WORK TASK:
Each entry should be copied as it stands, leaving the pictures behind.

*** Opening GIVEN DATA ***

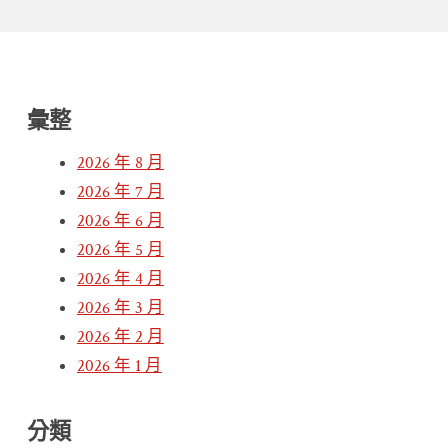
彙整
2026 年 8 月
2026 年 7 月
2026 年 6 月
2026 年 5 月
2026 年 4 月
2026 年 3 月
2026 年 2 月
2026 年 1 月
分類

*** Closing GIVEN DATA ***

FINISHED TASK:
彙整
2026 年 8 月
2026 年 7 月
2026 年 6 月
2026 年 5 月
2026 年 4 月
2026 年 3 月
2026 年 2 月
2026 年 1 月
分類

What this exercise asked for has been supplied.